-------- PASSAGE SHOWN

A massive pine tree growing along the west side of Ingraham Street south of Fortuna Drive in Pacific Beach recently blew over in a fierce windstorm, killing a passing motorist. The story in the San Diego Union-Tribune mourned the victim, a popular musician on her way to a performance, but also noted that many residents expressed a fondness for the tree, which one likened to an old friend; ‘I’ve known that tree for a long time. It was an icon, it really was’. Some residents estimated the tree was about 100 years old. Although this particular tree probably wasn’t that old, there are trees in Pacific Beach that are that old or older and many others which may be considered icons or old friends.
The most iconic tree in Pacific Beach would be the Kate Sessions Tipuana tree which stands on the site of her former nursery at the corner of Garnet Avenue and Pico Street. It has been a local icon for at least 75 years; an item in the San Diego Union’s Public Forum in June 1941 written by Max Matousek, a former foreman at her nursery, encouraged all tree-lovers to visit it the next week-end when it would be in flower, a mass of golden yellow and a living monument to Kate Sessions. He described the tree, probably about 15 years old at the time, as 35 feet tall and spreading its branches 65 feet in one direction and 55 feet in the other, one of the finest and largest specimens in Southern California.

----------------
-------- RECORDS SUPPLIED

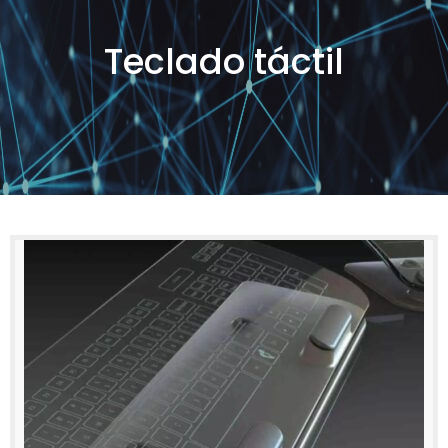
Teclado táctil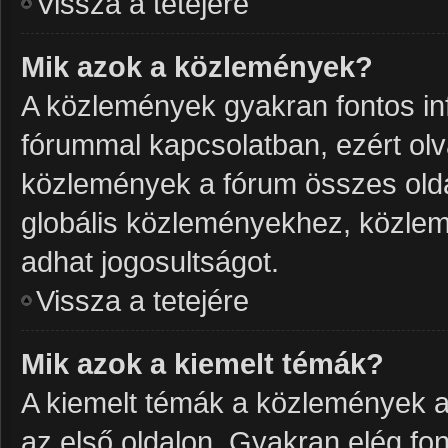
Vissza a tetejére
Mik azok a közlemények?
A közlemények gyakran fontos in
fórummal kapcsolatban, ezért olv
közlemények a fórum összes olda
globális közleményekhez, közlem
adhat jogosultságot.
Vissza a tetejére
Mik azok a kiemelt témák?
A kiemelt témák a közlemények a
az első oldalon. Gyakran elég f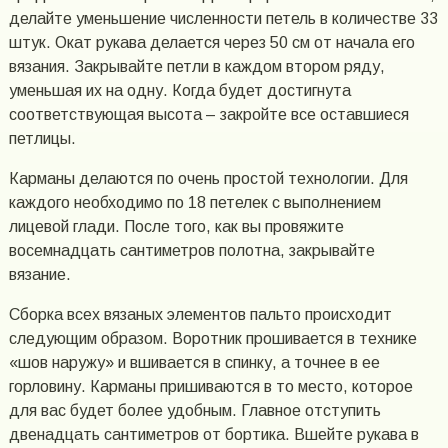
делайте уменьшение численности петель в количестве 33
штук. Окат рукава делается через 50 см от начала его
вязания. Закрывайте петли в каждом втором ряду,
уменьшая их на одну. Когда будет достигнута
соответствующая высота – закройте все оставшиеся
петлицы.
Карманы делаются по очень простой технологии. Для
каждого необходимо по 18 петелек с выполнением
лицевой глади. После того, как вы провяжите
восемнадцать сантиметров полотна, закрывайте
вязание.
Сборка всех вязаных элементов пальто происходит
следующим образом. Воротник прошивается в технике
«шов наружу» и вшивается в спинку, а точнее в ее
горловину. Карманы пришиваются в то место, которое
для вас будет более удобным. Главное отступить
двенадцать сантиметров от бортика. Вшейте рукава в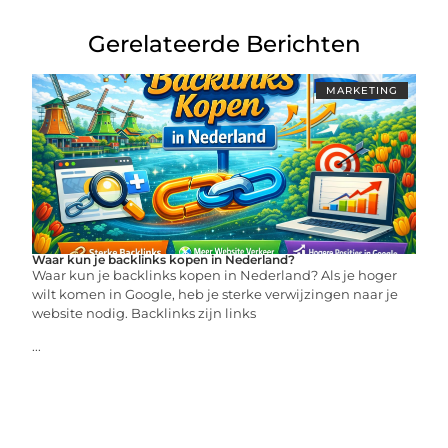
Gerelateerde Berichten
MARKETING
Waar kun je backlinks kopen in Nederland?
Waar kun je backlinks kopen in Nederland? Als je hoger
wilt komen in Google, heb je sterke verwijzingen naar je
website nodig. Backlinks zijn links
...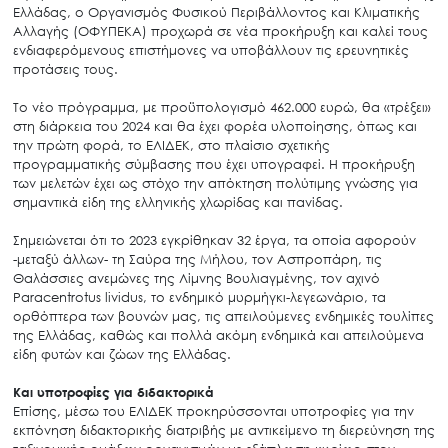
Ελλάδας, ο Οργανισμός Φυσικού Περιβάλλοντος και Κλιματικής
Αλλαγής (ΟΦΥΠΕΚΑ) προχωρά σε νέα προκήρυξη και καλεί τους
ενδιαφερόμενους επιστήμονες να υποβάλλουν τις ερευνητικές
προτάσεις τους.
Το νέο πρόγραμμα, με προϋπολογισμό 462.000 ευρώ, θα «τρέξει»
στη διάρκεια του 2024 και θα έχει φορέα υλοποίησης, όπως και
την πρώτη φορά, το ΕΛΙΔΕΚ, στο πλαίσιο σχετικής
προγραμματικής σύμβασης που έχει υπογραφεί. Η προκήρυξη
των μελετών έχει ως στόχο την απόκτηση πολύτιμης γνώσης για
σημαντικά είδη της ελληνικής χλωρίδας και πανίδας.
Σημειώνεται ότι το 2023 εγκρίθηκαν 32 έργα, τα οποία αφορούν
-μεταξύ άλλων- τη Σαύρα της Μήλου, τον Ασπροπάρη, τις
Θαλάσσιες ανεμώνες της Λίμνης Βουλιαγμένης, τον αχινό
Paracentrotus lividus, το ενδημικό μυρμήγκι-λεγεωνάριο, τα
ορθόπτερα των βουνών μας, τις απειλούμενες ενδημικές τουλίπες
της Ελλάδας, καθώς και πολλά ακόμη ενδημικά και απειλούμενα
είδη φυτών και ζώων της Ελλάδας.
Και υποτροφίες για διδακτορικά
Επίσης, μέσω του ΕΛΙΔΕΚ προκηρύσσονται υποτροφίες για την
εκπόνηση διδακτορικής διατριβής με αντικείμενο τη διερεύνηση της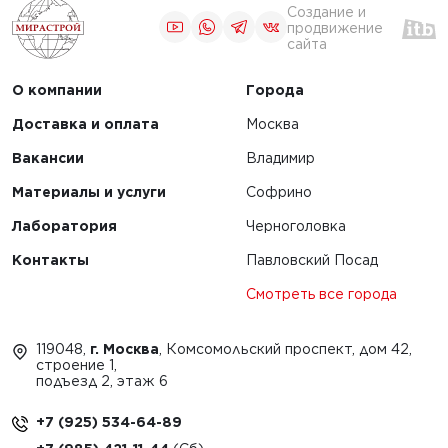
Создание и
продвижение
сайта
О компании
Города
Доставка и оплата
Москва
Вакансии
Владимир
Материалы и услуги
Софрино
Лаборатория
Черноголовка
Контакты
Павловский Посад
Смотреть все города
119048,
г. Москва
, Комсомольский проспект, дом 42,
строение 1,
подъезд 2, этаж 6
+7 (925) 534-64-89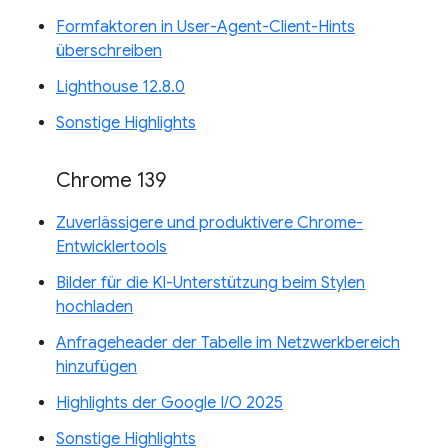
Formfaktoren in User-Agent-Client-Hints
überschreiben
Lighthouse 12.8.0
Sonstige Highlights
Chrome 139
Zuverlässigere und produktivere Chrome-
Entwicklertools
Bilder für die KI-Unterstützung beim Stylen
hochladen
Anfrageheader der Tabelle im Netzwerkbereich
hinzufügen
Highlights der Google I/O 2025
Sonstige Highlights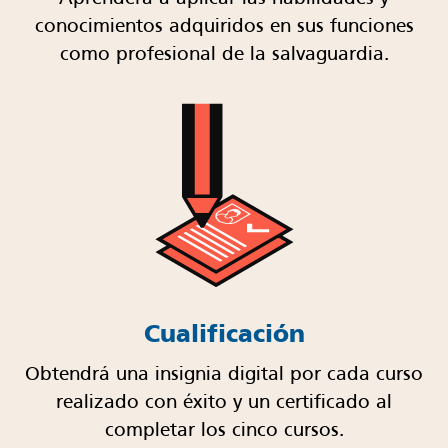
conocimientos adquiridos en sus funciones
como profesional de la salvaguardia.
Cualificación
Obtendrá una insignia digital por cada curso
realizado con éxito y un certificado al
completar los cinco cursos.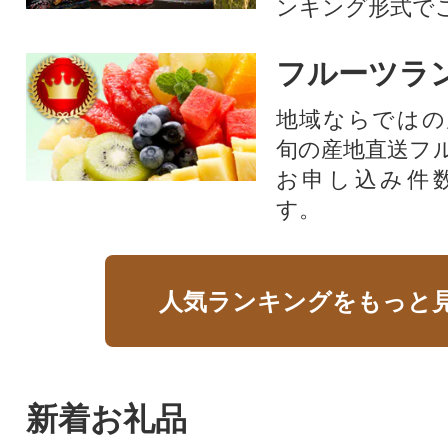
ンキング形式で
フルーツラ
地域ならではの
旬の産地直送フ
お申し込み件
す。
人気ランキングをもっと
新着お礼品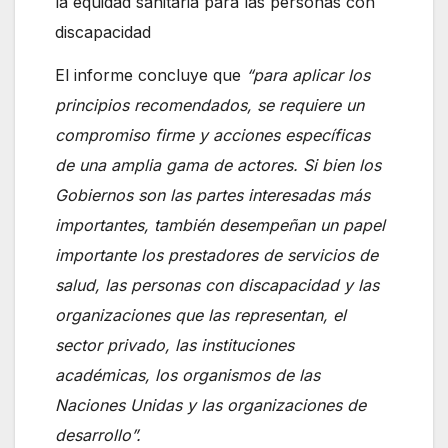
la equidad sanitaria para las personas con
discapacidad
El informe concluye que
“para aplicar los
principios recomendados, se requiere un
compromiso firme y acciones específicas
de una amplia gama de actores. Si bien los
Gobiernos son las partes interesadas más
importantes, también desempeñan un papel
importante los prestadores de servicios de
salud, las personas con discapacidad y las
organizaciones que las representan, el
sector privado, las instituciones
académicas, los organismos de las
Naciones Unidas y las organizaciones de
desarrollo”.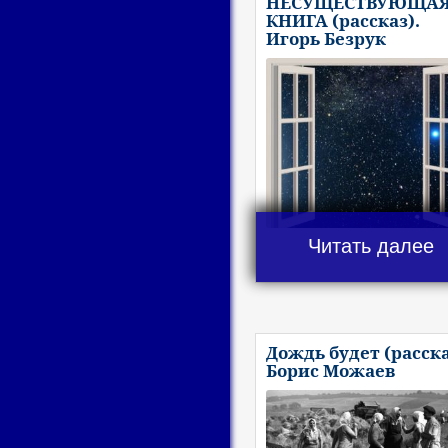
НЕСУЩЕСТВУЮЩА
КНИГА (рассказ).
Игорь Безрук
Читать далее
Дождь будет (расска
Борис Можаев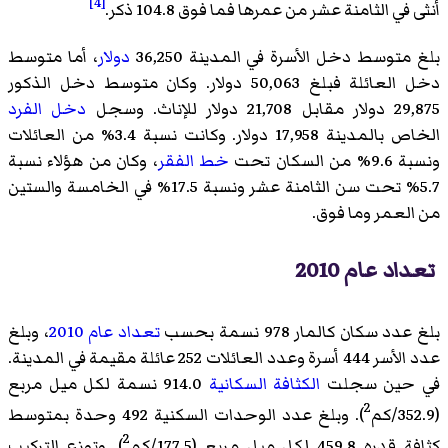
[4]
أنثى في الثامنة عشر من عمرها فما فوق 104.8 ذكر.
بلغ متوسط دخل الأسرة في المدينة 36,250
دولار
، أما متوسط
دخل العائلة فبلغ 50,063 دولار. وكان متوسط دخل الذكور
29,875 دولار مقابل 21,708 دولار للإناث. وسجل
دخل الفرد
الخاص بالمدينة 17,958 دولار. وكانت نسبة 3.4% من العائلات
ونسبة 9.6% من السكان تحت
خط الفقر
، وكان من هؤلاء نسبة
5.7% تحت سن الثامنة عشر ونسبة 17.5% في الخامسة والستين
من العمر وما فوق.
تعداد عام 2010
بلغ عدد سكان كالمار 978 نسمة بحسب
تعداد عام 2010
، وبلغ
عدد الأسر 444 أسرة وعدد العائلات 252 عائلة مقيمة في المدينة.
في حين سجلت
الكثافة السكانية
914.0 نسمة لكل ميل مربع
2
(352.9/كم
). وبلغ عدد الوحدات السكنية 492 وحدة بمتوسط
2
كثافة قدره 459.8 لكل ميل مربع (177.5/كم
). وتوزع التركيب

----------------

QUESTIONS ON THE MATERIAL:
**A)** List every street named in the passage on Pacific Beach trees.
**B)** In the passage on Pacific Beach trees, what height did Max Matousek give for the Kate Sessions Tipuana tree in 1941?

RESULTS BY TASK:
**A)** Ingraham Street, Fortuna Drive, Garnet Avenue, Pico Street

**B)** 35 feet